INFO[0014] You can now use it like this:
kubectl cluster-info
And finally, we need to ensure that the local docker registry image is accessible through the k3d network by manually connecting it.
hamersaw@ragnarok:~$ docker network connect k3d-flyte registry-flyte.local
Now we have a k3d cluster that will use our local docker registry and a pull-through cache for images from cr.flyte.org!
Testing
To test this setup we can easily run a recent flytepropller image (just opening a shell which we will exit from immediately).
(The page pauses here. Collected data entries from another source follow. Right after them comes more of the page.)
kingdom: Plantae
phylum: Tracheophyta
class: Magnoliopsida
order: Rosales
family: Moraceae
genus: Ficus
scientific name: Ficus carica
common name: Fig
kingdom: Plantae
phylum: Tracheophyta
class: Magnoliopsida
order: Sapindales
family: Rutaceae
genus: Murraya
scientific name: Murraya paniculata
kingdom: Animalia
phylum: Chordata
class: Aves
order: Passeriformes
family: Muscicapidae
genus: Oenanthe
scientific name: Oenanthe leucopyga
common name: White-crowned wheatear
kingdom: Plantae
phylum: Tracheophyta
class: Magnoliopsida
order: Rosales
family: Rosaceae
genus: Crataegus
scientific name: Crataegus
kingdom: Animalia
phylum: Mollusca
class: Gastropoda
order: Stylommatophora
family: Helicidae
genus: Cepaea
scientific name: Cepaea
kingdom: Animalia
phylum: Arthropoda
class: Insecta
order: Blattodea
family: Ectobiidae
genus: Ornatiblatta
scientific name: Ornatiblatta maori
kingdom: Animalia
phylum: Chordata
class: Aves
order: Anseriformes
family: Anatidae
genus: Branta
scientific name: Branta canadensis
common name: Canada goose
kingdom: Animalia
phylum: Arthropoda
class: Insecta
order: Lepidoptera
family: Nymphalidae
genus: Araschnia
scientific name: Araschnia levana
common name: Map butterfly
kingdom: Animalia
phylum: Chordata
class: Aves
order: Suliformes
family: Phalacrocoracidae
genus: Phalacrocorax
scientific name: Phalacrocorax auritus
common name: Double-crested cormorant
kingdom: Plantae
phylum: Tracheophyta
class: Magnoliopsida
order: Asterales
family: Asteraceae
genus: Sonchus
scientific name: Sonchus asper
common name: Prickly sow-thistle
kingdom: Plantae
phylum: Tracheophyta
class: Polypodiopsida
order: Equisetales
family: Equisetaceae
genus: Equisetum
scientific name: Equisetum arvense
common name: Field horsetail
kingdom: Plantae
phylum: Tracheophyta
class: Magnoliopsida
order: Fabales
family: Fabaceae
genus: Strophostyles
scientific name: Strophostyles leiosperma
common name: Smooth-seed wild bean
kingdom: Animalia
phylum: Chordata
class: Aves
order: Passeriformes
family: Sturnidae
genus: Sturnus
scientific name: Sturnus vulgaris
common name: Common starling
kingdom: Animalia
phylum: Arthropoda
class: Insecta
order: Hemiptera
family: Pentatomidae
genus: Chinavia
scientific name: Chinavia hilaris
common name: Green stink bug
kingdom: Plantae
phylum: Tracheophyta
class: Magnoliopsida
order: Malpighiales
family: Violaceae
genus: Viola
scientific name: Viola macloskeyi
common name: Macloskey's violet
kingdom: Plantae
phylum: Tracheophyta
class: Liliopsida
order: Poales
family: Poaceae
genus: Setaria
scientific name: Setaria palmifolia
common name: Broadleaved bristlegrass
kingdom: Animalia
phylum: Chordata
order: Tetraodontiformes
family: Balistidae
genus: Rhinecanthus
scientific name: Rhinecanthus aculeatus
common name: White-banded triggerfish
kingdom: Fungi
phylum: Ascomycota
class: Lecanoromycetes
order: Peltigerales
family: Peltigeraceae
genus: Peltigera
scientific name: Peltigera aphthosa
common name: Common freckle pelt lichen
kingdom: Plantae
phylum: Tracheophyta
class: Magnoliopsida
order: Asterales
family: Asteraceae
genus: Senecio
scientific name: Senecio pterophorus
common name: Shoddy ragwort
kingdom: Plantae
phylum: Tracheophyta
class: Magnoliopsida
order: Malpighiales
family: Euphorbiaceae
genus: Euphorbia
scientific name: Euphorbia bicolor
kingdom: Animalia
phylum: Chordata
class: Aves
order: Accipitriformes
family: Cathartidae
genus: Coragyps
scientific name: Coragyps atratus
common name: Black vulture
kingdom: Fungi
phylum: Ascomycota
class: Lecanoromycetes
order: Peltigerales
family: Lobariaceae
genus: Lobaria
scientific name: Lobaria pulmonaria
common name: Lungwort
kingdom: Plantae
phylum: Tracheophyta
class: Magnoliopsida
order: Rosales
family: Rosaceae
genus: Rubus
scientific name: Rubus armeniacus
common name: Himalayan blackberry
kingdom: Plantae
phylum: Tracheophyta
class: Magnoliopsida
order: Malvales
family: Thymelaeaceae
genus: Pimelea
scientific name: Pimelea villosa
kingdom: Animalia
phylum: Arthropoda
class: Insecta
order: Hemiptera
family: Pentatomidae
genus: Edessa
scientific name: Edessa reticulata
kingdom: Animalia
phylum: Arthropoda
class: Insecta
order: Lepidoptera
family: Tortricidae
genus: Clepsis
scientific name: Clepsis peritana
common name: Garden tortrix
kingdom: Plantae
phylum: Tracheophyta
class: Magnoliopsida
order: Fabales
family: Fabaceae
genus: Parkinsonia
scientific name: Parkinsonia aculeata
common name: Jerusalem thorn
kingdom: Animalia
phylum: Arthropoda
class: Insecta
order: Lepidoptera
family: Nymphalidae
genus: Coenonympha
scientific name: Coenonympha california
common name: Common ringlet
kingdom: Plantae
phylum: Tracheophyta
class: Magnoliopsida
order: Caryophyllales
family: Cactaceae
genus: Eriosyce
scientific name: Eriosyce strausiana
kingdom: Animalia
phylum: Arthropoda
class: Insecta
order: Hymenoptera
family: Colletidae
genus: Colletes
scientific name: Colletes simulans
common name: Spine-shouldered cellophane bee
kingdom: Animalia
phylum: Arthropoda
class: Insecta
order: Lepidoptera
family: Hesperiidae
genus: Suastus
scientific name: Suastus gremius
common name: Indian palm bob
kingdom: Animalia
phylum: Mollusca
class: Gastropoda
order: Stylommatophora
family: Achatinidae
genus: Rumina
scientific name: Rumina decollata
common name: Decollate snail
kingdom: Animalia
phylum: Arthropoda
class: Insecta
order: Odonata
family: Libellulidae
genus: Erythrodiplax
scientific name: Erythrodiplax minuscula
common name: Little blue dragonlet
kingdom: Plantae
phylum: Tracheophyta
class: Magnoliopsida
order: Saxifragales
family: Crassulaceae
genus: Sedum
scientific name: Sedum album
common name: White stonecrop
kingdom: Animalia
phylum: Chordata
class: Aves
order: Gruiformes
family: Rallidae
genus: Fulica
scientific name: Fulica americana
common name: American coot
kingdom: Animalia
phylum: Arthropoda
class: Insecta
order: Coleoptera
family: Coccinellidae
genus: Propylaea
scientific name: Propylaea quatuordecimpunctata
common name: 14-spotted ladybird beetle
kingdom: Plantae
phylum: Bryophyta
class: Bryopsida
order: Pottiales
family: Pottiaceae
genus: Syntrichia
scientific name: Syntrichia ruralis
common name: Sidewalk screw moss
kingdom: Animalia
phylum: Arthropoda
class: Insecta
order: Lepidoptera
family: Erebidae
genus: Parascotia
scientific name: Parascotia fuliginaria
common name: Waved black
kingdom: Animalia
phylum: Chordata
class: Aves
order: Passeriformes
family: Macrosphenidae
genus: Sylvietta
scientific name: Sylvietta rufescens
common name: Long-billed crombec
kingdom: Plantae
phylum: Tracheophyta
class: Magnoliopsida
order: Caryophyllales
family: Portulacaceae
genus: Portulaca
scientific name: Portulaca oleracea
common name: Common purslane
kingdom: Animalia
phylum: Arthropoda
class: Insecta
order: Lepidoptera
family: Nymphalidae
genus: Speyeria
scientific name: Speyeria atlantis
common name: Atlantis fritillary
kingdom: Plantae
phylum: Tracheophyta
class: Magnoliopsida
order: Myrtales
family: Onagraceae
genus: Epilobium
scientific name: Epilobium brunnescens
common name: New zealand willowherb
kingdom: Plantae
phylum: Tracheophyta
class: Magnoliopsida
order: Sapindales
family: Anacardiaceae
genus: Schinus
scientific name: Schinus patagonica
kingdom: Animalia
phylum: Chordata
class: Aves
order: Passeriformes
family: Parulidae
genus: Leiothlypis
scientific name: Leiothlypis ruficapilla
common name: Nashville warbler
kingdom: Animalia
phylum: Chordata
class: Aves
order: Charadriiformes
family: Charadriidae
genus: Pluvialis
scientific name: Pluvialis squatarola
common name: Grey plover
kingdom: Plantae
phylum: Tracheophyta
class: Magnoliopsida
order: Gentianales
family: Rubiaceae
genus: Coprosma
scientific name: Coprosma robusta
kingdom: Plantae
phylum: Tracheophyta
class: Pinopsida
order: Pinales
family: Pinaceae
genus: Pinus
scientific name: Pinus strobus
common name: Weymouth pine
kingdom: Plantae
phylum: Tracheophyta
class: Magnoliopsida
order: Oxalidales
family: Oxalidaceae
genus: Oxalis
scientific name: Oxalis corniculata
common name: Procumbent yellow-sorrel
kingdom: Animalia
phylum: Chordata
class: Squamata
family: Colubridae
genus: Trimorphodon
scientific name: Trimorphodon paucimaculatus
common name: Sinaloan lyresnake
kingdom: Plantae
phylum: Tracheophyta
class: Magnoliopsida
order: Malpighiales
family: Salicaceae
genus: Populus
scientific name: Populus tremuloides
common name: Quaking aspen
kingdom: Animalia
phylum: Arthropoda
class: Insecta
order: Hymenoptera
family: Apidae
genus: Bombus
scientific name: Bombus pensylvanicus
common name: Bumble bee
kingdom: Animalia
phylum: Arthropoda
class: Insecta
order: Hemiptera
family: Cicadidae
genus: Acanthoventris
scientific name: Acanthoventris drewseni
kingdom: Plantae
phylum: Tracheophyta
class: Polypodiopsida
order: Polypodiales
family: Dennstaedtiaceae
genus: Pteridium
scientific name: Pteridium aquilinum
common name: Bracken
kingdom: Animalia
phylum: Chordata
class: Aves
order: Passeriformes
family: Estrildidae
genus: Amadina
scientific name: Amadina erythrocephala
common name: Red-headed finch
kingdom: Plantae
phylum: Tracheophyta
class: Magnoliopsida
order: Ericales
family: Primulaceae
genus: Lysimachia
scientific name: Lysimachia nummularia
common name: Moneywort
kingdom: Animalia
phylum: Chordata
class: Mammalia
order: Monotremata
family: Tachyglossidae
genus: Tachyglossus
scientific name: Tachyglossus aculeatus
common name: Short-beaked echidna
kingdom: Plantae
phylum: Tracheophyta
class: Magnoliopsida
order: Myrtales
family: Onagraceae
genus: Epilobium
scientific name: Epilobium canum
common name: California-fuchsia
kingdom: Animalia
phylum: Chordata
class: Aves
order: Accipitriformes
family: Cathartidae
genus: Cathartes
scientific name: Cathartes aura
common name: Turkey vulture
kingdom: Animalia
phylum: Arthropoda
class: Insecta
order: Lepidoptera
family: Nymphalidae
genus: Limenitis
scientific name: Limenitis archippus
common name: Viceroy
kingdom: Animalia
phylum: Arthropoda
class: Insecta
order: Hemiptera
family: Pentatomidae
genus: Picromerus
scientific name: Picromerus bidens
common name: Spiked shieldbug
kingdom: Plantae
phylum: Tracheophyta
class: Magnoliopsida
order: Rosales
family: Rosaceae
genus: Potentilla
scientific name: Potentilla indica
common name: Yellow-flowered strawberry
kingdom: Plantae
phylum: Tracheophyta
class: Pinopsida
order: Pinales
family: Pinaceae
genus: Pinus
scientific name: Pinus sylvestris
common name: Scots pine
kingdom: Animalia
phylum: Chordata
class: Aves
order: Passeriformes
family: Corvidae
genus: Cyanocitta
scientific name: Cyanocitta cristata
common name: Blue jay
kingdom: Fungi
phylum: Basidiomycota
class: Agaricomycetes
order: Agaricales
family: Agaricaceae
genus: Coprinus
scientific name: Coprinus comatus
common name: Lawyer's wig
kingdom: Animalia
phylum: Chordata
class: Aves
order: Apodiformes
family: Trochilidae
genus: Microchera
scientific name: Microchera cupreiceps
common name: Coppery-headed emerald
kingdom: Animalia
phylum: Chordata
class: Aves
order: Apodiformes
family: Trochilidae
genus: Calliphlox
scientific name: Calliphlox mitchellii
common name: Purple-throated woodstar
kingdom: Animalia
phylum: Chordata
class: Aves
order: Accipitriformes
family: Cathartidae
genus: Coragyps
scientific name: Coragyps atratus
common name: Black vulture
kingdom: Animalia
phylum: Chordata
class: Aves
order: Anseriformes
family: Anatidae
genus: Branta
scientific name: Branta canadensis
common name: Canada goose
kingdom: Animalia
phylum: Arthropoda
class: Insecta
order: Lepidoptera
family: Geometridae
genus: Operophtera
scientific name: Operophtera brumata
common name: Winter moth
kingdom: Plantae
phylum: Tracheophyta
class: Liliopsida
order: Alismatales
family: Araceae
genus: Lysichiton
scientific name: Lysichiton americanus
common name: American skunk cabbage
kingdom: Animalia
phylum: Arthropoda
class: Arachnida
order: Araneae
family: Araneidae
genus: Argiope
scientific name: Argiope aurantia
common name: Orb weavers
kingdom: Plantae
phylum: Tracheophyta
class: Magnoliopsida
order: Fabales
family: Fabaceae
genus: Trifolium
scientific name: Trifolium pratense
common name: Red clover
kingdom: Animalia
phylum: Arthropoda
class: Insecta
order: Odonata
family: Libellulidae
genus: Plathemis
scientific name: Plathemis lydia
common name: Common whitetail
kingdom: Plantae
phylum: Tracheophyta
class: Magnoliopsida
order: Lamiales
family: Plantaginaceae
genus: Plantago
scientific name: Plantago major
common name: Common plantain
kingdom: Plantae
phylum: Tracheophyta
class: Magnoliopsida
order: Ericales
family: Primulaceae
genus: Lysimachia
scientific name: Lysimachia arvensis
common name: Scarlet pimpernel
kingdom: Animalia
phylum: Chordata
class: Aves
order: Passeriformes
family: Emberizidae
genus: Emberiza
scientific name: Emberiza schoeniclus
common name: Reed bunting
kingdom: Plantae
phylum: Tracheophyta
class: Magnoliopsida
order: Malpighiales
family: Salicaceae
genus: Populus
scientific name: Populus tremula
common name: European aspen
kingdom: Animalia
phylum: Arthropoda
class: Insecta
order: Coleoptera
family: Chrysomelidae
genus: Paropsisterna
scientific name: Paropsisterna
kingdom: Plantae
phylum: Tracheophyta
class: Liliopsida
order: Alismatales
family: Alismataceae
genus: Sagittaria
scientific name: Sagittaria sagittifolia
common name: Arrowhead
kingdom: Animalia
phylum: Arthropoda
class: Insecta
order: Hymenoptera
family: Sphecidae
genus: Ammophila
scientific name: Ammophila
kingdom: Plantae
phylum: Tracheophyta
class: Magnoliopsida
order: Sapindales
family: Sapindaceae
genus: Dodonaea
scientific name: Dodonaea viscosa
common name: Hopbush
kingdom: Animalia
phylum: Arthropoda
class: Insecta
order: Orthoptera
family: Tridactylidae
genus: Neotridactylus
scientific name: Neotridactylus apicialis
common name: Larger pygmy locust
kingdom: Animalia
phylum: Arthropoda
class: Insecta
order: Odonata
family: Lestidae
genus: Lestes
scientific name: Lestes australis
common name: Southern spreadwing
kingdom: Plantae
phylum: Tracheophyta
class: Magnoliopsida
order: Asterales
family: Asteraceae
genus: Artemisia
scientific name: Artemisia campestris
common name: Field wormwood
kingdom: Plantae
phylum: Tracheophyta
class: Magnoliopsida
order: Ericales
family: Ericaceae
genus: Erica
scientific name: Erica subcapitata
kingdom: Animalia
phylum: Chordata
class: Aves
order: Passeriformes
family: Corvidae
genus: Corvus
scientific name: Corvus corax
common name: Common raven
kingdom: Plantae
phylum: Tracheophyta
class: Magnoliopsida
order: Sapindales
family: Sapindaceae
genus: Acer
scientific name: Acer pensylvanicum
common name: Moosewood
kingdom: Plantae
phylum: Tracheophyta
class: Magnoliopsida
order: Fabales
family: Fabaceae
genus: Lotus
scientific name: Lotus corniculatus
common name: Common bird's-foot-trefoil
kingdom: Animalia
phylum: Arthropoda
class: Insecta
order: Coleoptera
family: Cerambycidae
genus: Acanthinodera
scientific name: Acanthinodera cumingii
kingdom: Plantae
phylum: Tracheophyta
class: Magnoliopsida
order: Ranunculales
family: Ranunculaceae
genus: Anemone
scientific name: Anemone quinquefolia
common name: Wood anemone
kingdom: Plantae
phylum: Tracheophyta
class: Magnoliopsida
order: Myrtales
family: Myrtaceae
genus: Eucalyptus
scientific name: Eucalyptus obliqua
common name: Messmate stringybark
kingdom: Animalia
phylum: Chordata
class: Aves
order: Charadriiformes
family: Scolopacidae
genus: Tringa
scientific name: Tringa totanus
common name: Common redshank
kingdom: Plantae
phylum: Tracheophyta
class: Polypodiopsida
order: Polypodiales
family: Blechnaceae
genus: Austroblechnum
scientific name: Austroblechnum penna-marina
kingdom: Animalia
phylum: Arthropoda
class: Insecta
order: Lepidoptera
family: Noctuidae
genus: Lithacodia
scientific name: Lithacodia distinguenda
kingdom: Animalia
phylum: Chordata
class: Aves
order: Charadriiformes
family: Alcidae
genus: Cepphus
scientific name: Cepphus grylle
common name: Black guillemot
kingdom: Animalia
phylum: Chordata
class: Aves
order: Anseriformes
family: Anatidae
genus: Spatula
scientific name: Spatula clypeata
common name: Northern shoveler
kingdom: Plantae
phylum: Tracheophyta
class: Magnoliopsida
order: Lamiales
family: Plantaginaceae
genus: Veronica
This requires k3d to pull the remote image locally.
hamersaw@ragnarok:~$ kubectl run -it --rm --image cr.flyte.org/flyteorg/flytepropeller:v0.16.44 test-docker-cache sh
If you don't see a command prompt, try pressing enter.
/ $ exit
Session ended, resume using 'kubectl attach test-docker-cache -c test-docker-cache -i -t' command when the pod is running
pod "test-docker-cache" deleted
Using the registry REST API we first check the catalog contains the flyteorg/flytepropeller image and then validate the tags listed.
hamersaw@ragnarok:~$ curl 127.0.0.1:5000/v2/_catalog
{"repositories":["flyteorg/flytepropeller"]}
hamersaw@ragnarok:~$ curl 127.0.0.1:5000/v2/flyteorg/flytepropeller/tags/list
{"name":"flyteorg/flytepropeller","tags":[..., "v0.16.43","99acef135bf44fdce8dcb6351c128628fcea0ed8","v0.16.44","eef8c265f4859f6dc0a0b745ac0339f5d2cbb1eb","v0.16.45","157cb56dd5c9faf0978f12bae3535a5636645789","v0.16.46","latest","d3bef3c3c01127b9321e075ae84c2b27d598cd8a","v0.16.47"]}
If that is not enough we can check the sizes of all docker volumes to ensure that our registry-flyte volume has data, specifically the aforementioned image.
hamersaw@ragnarok:~$ docker system df -v
Images space usage:
REPOSITORY TAG IMAGE ID CREATED SIZE SHARED SIZE UNIQUE SIZE CONTAINERS
...
rancher/k3s v1.21.8-k3s2 e664680dc6d9 3 months ago 169.7MB 0B 169.7MB 1
..
Containers space usage:
CONTAINER ID IMAGE COMMAND LOCAL VOLUMES SIZE CREATED STATUS NAMES
d4e2d9d42101 ghcr.io/k3d-io/k3d-proxy:5.4.1 "/bin/sh -c nginx-pr…" 1 1.44kB 3 minutes ago Up 3 minutes k3d-flyte-serverlb
0894c31c2a96 rancher/k3s:v1.21.8-k3s2 "/bin/k3d-entrypoint…" 5 5.32kB 3 minutes ago Up 3 minutes k3d-flyte-server-0
6fd4dee8702e registry:2 "/entrypoint.sh /etc…" 1 0B 4 minutes ago Up 4 minutes registry-flyte.local
Local Volumes space usage:
VOLUME NAME LINKS SIZE
...
registry-flyte 1 86.82MB
Build cache usage: 0B
CACHE ID CACHE TYPE SIZE CREATED LAST USED USAGE SHARED
Now when we deploy Flyte all our images from cr.flyte.org are locally cached in the registry-flyte docker volume. Similarly, you can easily add additional pull-through registries for docker.io, query.io, etc by standing up a docker container with the correct proxy URL, adding the registry to the k3d registries configuration, and connection the docker image to the k3d network.
13 day(s) offloaded in the 100DaysToOffload challenge.